Chief veterinary officer, Nigel Gibbens, said: “Avian flu has been confirmed on a turkey farm in Lincolnshire. This is the same strain that has been affecting poultry in Europe. Immediate steps have been taken to limit the risk of the disease spreading and all remaining poultry at the farm will be culled.

“Bird keepers should remain alert for any signs of disease, report suspected disease immediately and ensure they are maintaining good biosecurity on their premises.

“We are urgently looking for any evidence of disease spread associated with this farm to control and eliminate it.”

British Poultry Council chief executive, Richard Griffiths said: “Immediate steps have been taken to limit the risk of the disease spreading, including humanely culling all the birds on the farm. Avian influenza is a disease of birds and the risk to the general public is judged by health experts to be negligible.
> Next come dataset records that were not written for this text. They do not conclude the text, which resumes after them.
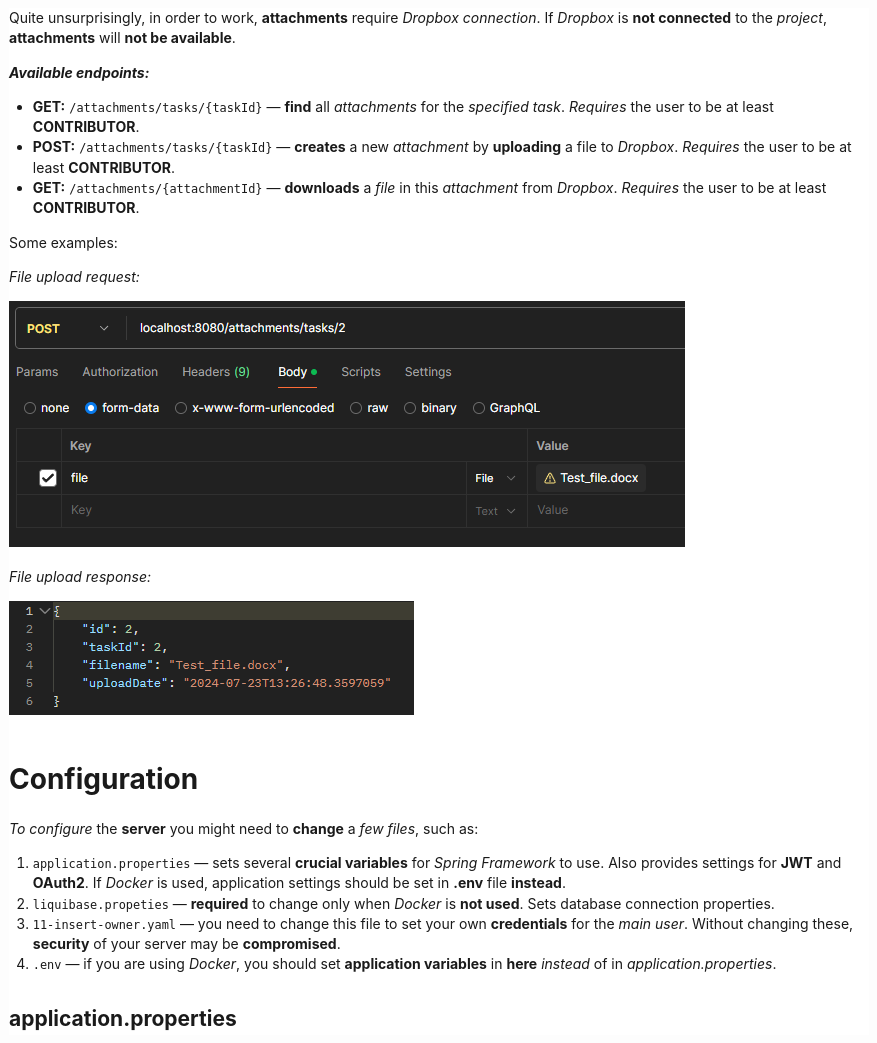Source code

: Quite unsurprisingly, in order to work, **attachments** require *Dropbox connection*. If *Dropbox* is **not connected** to the *project*, **attachments** will **not be available**.

***Available endpoints:***
 - **GET:** `/attachments/tasks/{taskId}` — **find** all *attachments* for the *specified task*. *Requires* the user to be at least **CONTRIBUTOR**.
 - **POST:** `/attachments/tasks/{taskId}` — **creates** a new *attachment* by **uploading** a file to *Dropbox*. *Requires* the user to be at least **CONTRIBUTOR**.
 - **GET:** `/attachments/{attachmentId}` — **downloads** a *file* in this *attachment* from *Dropbox*. *Requires* the user to be at least **CONTRIBUTOR**.

Some examples:

*File upload request:*

![](/images/file_upload_request.png)

*File upload response:*

![](/images/file_upload_response.png)

# Configuration
*To configure* the **server** you might need to **change** a *few files*, such as:
1. `application.properties` — sets several **crucial variables** for *Spring Framework* to use. Also provides settings for **JWT** and **OAuth2**. If *Docker* is used, application settings should be set in **.env** file **instead**.
2. `liquibase.propeties` — **required** to change only when *Docker* is **not used**. Sets database connection properties.
3. `11-insert-owner.yaml` — you need to change this file to set your own **credentials** for the *main user*. Without changing these, **security** of your server may be **compromised**.
4. `.env` — if you are using *Docker*, you should set **application variables** in **here** *instead* of in *application.properties*.

## application.properties
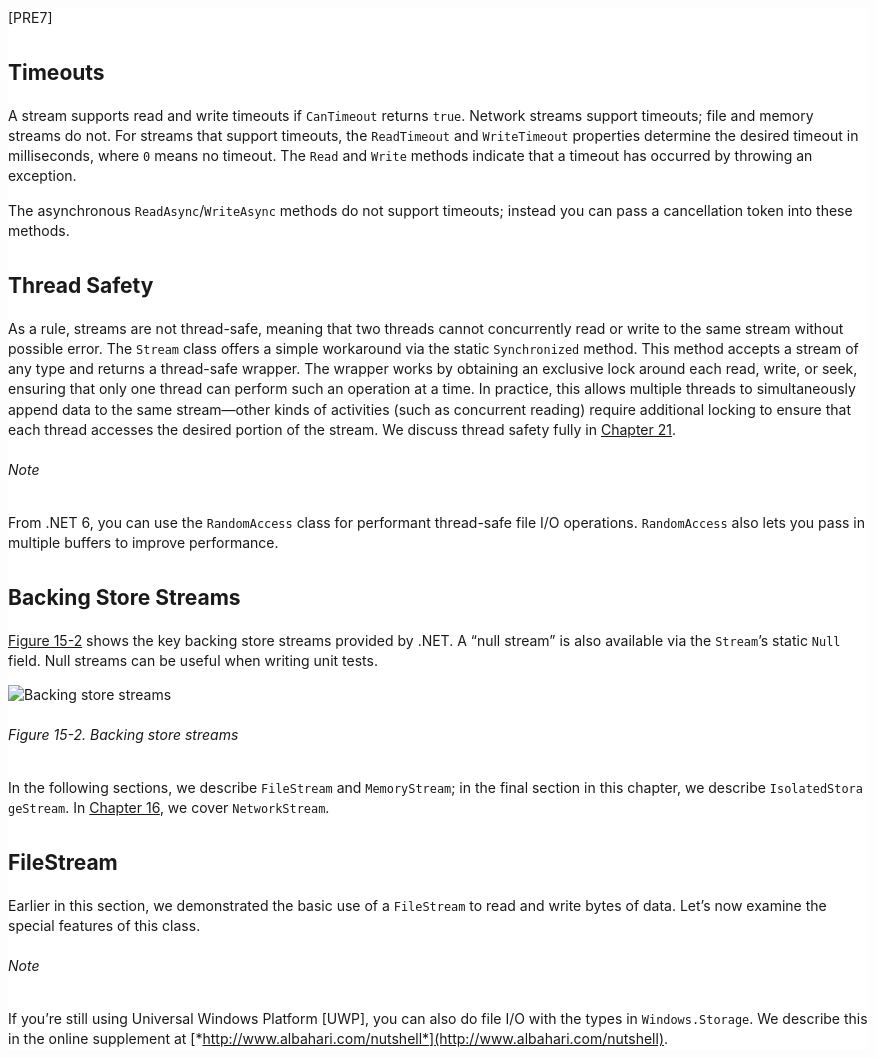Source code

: [PRE7]

## Timeouts

A stream supports read and write timeouts if `CanTimeout` returns `true`. Network streams support timeouts; file and memory streams do not. For streams that support timeouts, the `ReadTimeout` and `WriteTimeout` properties determine the desired timeout in milliseconds, where `0` means no timeout. The `Read` and `Write` methods indicate that a timeout has occurred by throwing an exception.

The asynchronous `ReadAsync`/`WriteAsync` methods do not support timeouts; instead you can pass a cancellation token into these methods.

## Thread Safety

As a rule, streams are not thread-safe, meaning that two threads cannot concurrently read or write to the same stream without possible error. The `Stream` class offers a simple workaround via the static `Synchronized` method. This method accepts a stream of any type and returns a thread-safe wrapper. The wrapper works by obtaining an exclusive lock around each read, write, or seek, ensuring that only one thread can perform such an operation at a time. In practice, this allows multiple threads to simultaneously append data to the same stream—other kinds of activities (such as concurrent reading) require additional locking to ensure that each thread accesses the desired portion of the stream. We discuss thread safety fully in [Chapter 21](ch21.html#advanced_threadin).

###### Note

From .NET 6, you can use the `RandomAccess` class for performant thread-safe file I/O operations. `RandomAccess` also lets you pass in multiple buffers to improve performance.

## Backing Store Streams

[Figure 15-2](#backing_store_streams-id00053) shows the key backing store streams provided by .NET. A “null stream” is also available via the `Stream`’s static `Null` field. Null streams can be useful when writing unit tests.

![Backing store streams](assets/cn10_1502.png)

###### Figure 15-2\. Backing store streams

In the following sections, we describe `FileStream` and `MemoryStream`; in the final section in this chapter, we describe `IsolatedStorageStream`. In [Chapter 16](ch16.html#networking-id00041), we cover `NetworkStream`.

## FileStream

Earlier in this section, we demonstrated the basic use of a `FileStream` to read and write bytes of data. Let’s now examine the special features of this class.

###### Note

If you’re still using Universal Windows Platform [UWP], you can also do file I/O with the types in `Windows.Storage`. We describe this in the online supplement at [*http://www.albahari.com/nutshell*](http://www.albahari.com/nutshell).
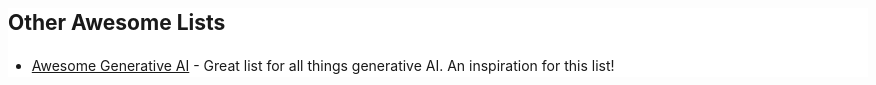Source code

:
## Other Awesome Lists

- [Awesome Generative AI](https://github.com/steven2358/awesome-generative-ai) - Great list for all things generative AI. An inspiration for this list!
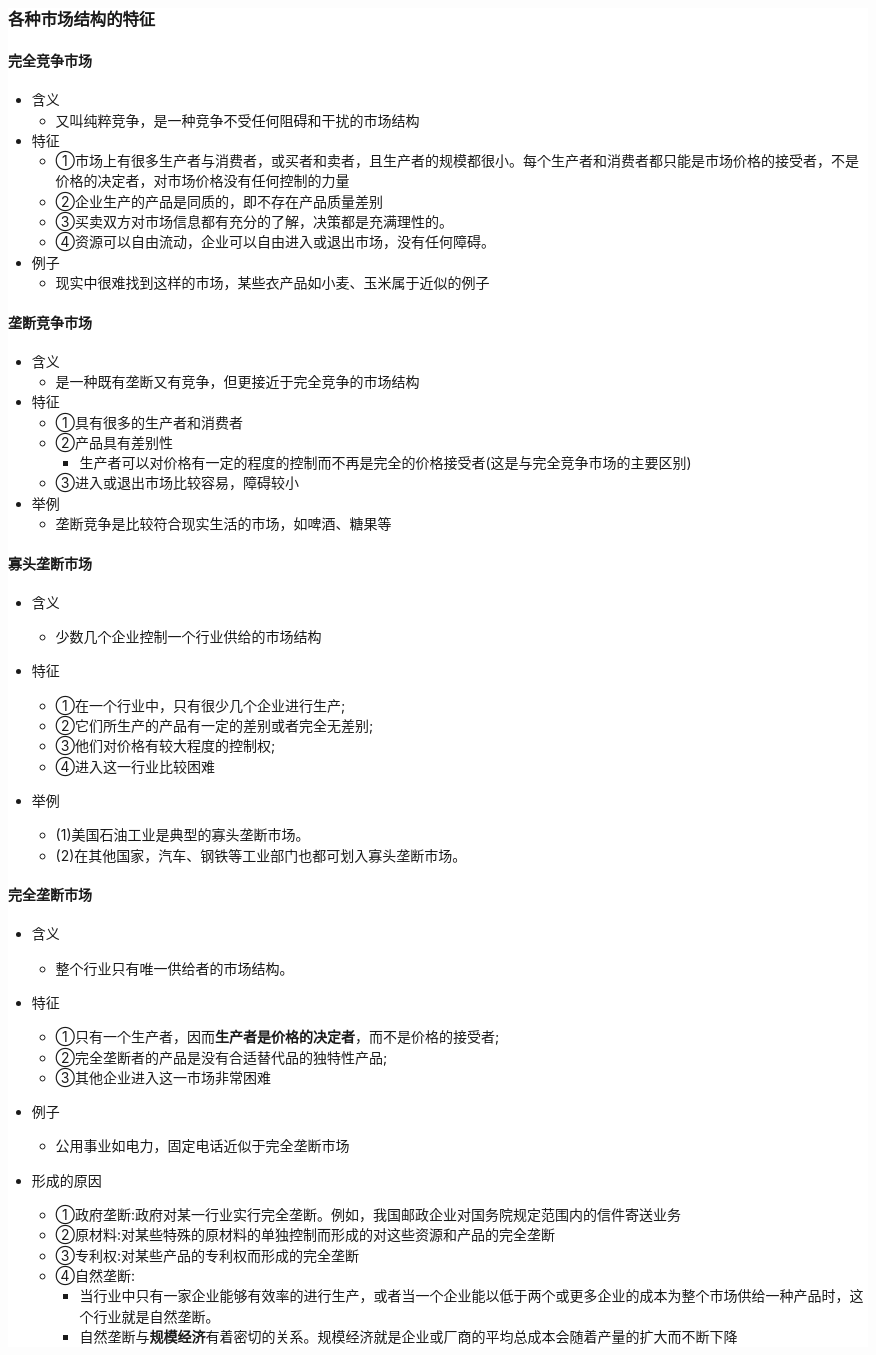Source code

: ### 各种市场结构的特征

#### 完全竞争市场

- 含义
  - 又叫纯粹竞争，是一种竞争不受任何阻碍和干扰的市场结构
- 特征
  - ①市场上有很多生产者与消费者，或买者和卖者，且生产者的规模都很小。每个生产者和消费者都只能是市场价格的接受者，不是价格的决定者，对市场价格没有任何控制的力量
  - ②企业生产的产品是同质的，即不存在产品质量差别
  - ③买卖双方对市场信息都有充分的了解，决策都是充满理性的。
  - ④资源可以自由流动，企业可以自由进入或退出市场，没有任何障碍。
- 例子
  - 现实中很难找到这样的市场，某些衣产品如小麦、玉米属于近似的例子

#### 垄断竞争市场

- 含义
  - 是一种既有垄断又有竞争，但更接近于完全竞争的市场结构
- 特征
  - ①具有很多的生产者和消费者
  - ②产品具有差别性
    - 生产者可以对价格有一定的程度的控制而不再是完全的价格接受者(这是与完全竞争市场的主要区别)
  - ③进入或退出市场比较容易，障碍较小
- 举例
  - 垄断竞争是比较符合现实生活的市场，如啤酒、糖果等

#### 寡头垄断市场

- 含义
  - 少数几个企业控制一个行业供给的市场结构

- 特征
  - ①在一个行业中，只有很少几个企业进行生产;
  - ②它们所生产的产品有一定的差别或者完全无差别;
  - ③他们对价格有较大程度的控制权;
  - ④进入这一行业比较困难
- 举例
  - (1)美国石油工业是典型的寡头垄断市场。
  - (2)在其他国家，汽车、钢铁等工业部门也都可划入寡头垄断市场。

#### 完全垄断市场

- 含义
  - 整个行业只有唯一供给者的市场结构。
- 特征
  - ①只有一个生产者，因而**生产者是价格的决定者**，而不是价格的接受者;
  - ②完全垄断者的产品是没有合适替代品的独特性产品;
  - ③其他企业进入这一市场非常困难

- 例子
  - 公用事业如电力，固定电话近似于完全垄断市场

- 形成的原因
  - ①政府垄断:政府对某一行业实行完全垄断。例如，我国邮政企业对国务院规定范围内的信件寄送业务
  - ②原材料:对某些特殊的原材料的单独控制而形成的对这些资源和产品的完全垄断
  - ③专利权:对某些产品的专利权而形成的完全垄断
  - ④自然垄断:
    - 当行业中只有一家企业能够有效率的进行生产，或者当一个企业能以低于两个或更多企业的成本为整个市场供给一种产品时，这个行业就是自然垄断。
    - 自然垄断与**规模经济**有着密切的关系。规模经济就是企业或厂商的平均总成本会随着产量的扩大而不断下降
“There is no threat to Christmas turkeys, and the Food Standards Agency has made clear that bird flu does not pose a food safety risk for UK consumers.”

A Public Health England spokesperson added: “Avian flu (often called bird flu) is primarily a disease of birds. There have never been any recorded cases of H5N8 in humans and the risk to public health is considered very low.

“We continue to work closely with Defra throughout this investigation. Despite the risk being very low, we will offer health advice to those people who may have been exposed on the farm as a precaution.”

A detailed investigation is in progress to determine the most likely source of this outbreak.